Conhecida de Bruce Wayne, a socialite Kate faz questão de cultivar uma imagem de futilidade e frivolidade para preservar sua identidade secreta. Mas, na real, ela é filha de um militar de carreira que, depois da morte da mãe e da irmã gêmea em um sequestro violento, resolve se dedicar também à vida no exército. Forçada a abandonar a Academia depois que seus superiores descobrem que ela tem um relacionamento lésbico, Kate volta para Gotham City e passa a viver uma vida de HEDONISMO, que consiste basicamente de baladas, música e nenhuma responsabilidade.
Até que, certo dia, atacada por um bandido de rua, ela reage e acaba sendo ajudada pelo Batman — cuja presença a deixa IMPACTADÍSSIMA, e começa então uma vida de combate ao crime, inicialmente com equipamento militar roubado do pai e depois contando inclusive com sua ajuda, inspirando-a a passar dois anos em treinamento intenso com especialistas ao redor do mundo. Na volta, seu bat-uniforme estava pronto. E sua nova identidade também.

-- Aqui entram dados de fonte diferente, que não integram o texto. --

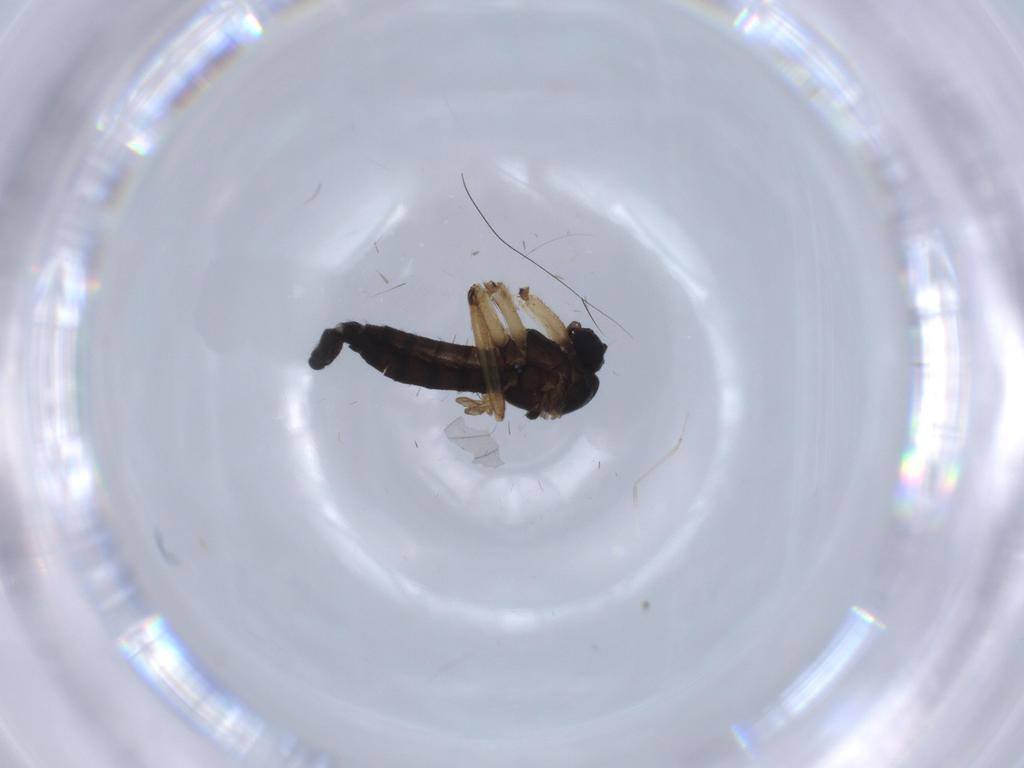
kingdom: Animalia
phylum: Arthropoda
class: Insecta
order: Diptera
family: Sciaridae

Ah, sim, talvez uma palavra tenha passado despercebida ali em cima, então a gente vai destacar aqui em letras garrafais: LÉSBICA. Kate é uma garota que gosta de outras garotas. “Queríamos um elenco que refletisse mais a sociedade de hoje e mesmo as mudanças na nossa base de fãs”, explicou o editor executivo Dan DiDio, em 2006, durante entrevista pra edição impressa da revista Wizard. “Uma das razões de fazê-la ser gay é ter mais diferenças dentro da Família Batman. Queríamos nos certificar de que cada personagem fosse único”.
Logo de cara, ela é apaixonada e mantém um relacionamento com a policial Renee Montoya. Mas pós Novos 52, com algumas poucas alterações em sua história recente, a Batwoman se envolve com Maggie Sawyer, policial de Metrópolis e conhecida como elenco de suporte do Superman, que chega a passar um tempo em Gotham e até acaba sendo considerada para o papel de comissária.

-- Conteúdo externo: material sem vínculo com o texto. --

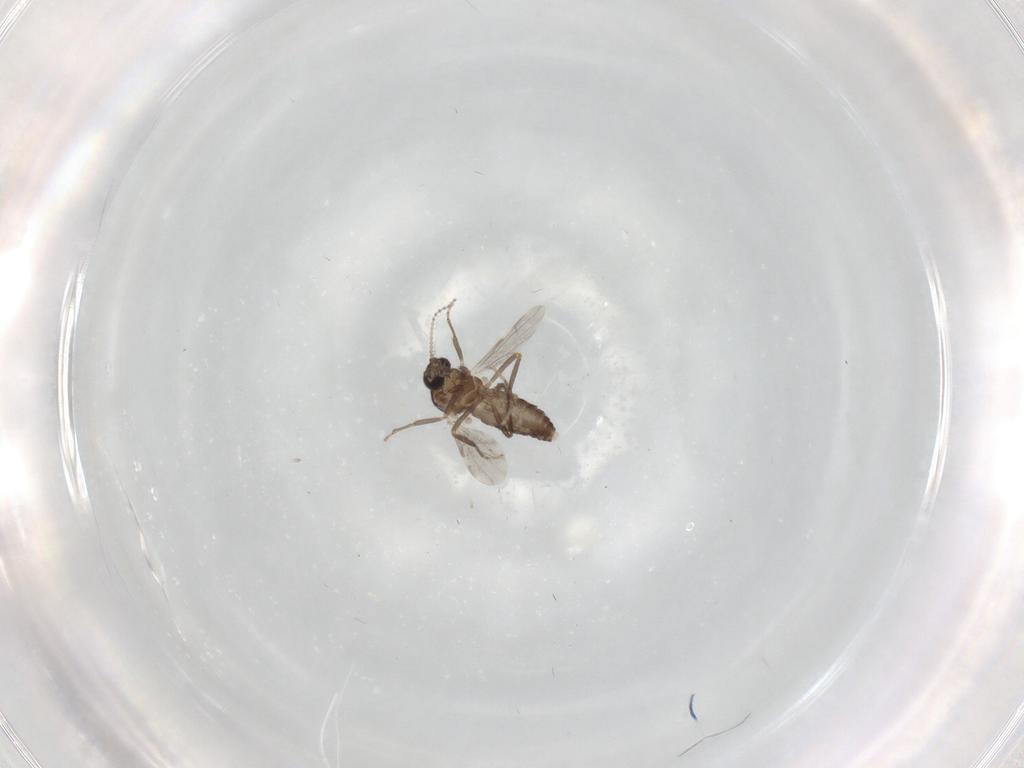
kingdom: Animalia
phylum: Arthropoda
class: Insecta
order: Diptera
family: Ceratopogonidae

Bem, quem acompanha as séries do CW sabe que Maggie Sawyer já foi personagem coadjuvante da série da Supergirl, namorando inclusive a irmã adotiva da Garota de Aço, Alex Danvers. Talvez aí esteja um caminho pra trazer Kate pro tabuleiro?
No fim das contas, é até bom que o Batman esteja fora do alcance dos produtores/roteiristas do Arrowverse e a escolha tenha mesmo recaído sobre a Batwoman. Melhor assim. Goste você ou não do resultado final das séries, não dá pra negar que as produções do CW têm um elenco que preza bastante pela diversidade, com uma porrada de mulheres, negros e latinos em papeis de destaque. E também tem vários personagens não-hetero, tipo o Senhor Incrível, o casal Capitão Frio e Ray e a poderosíssima bissexual Sara Lance, comandante da nave dos Legends of Tomorrow. Todos retratados, quando em situações românticas, sem economias caretas em beijos e carícias. Faz TODO sentido, portanto, trazer a Batwoman para esta conversa.
Pô, já tem Batman DEMAIS no mundo, são pelo menos NOVE filmes nos cinemas... Deixa o Bruce Wayne em paz. E vamos dar espaço pra Kate Kane, uma heroína fodástica que só traz ainda mais representatividade pro público LGBTQ+, chutar a bunda da bandidagem na TV.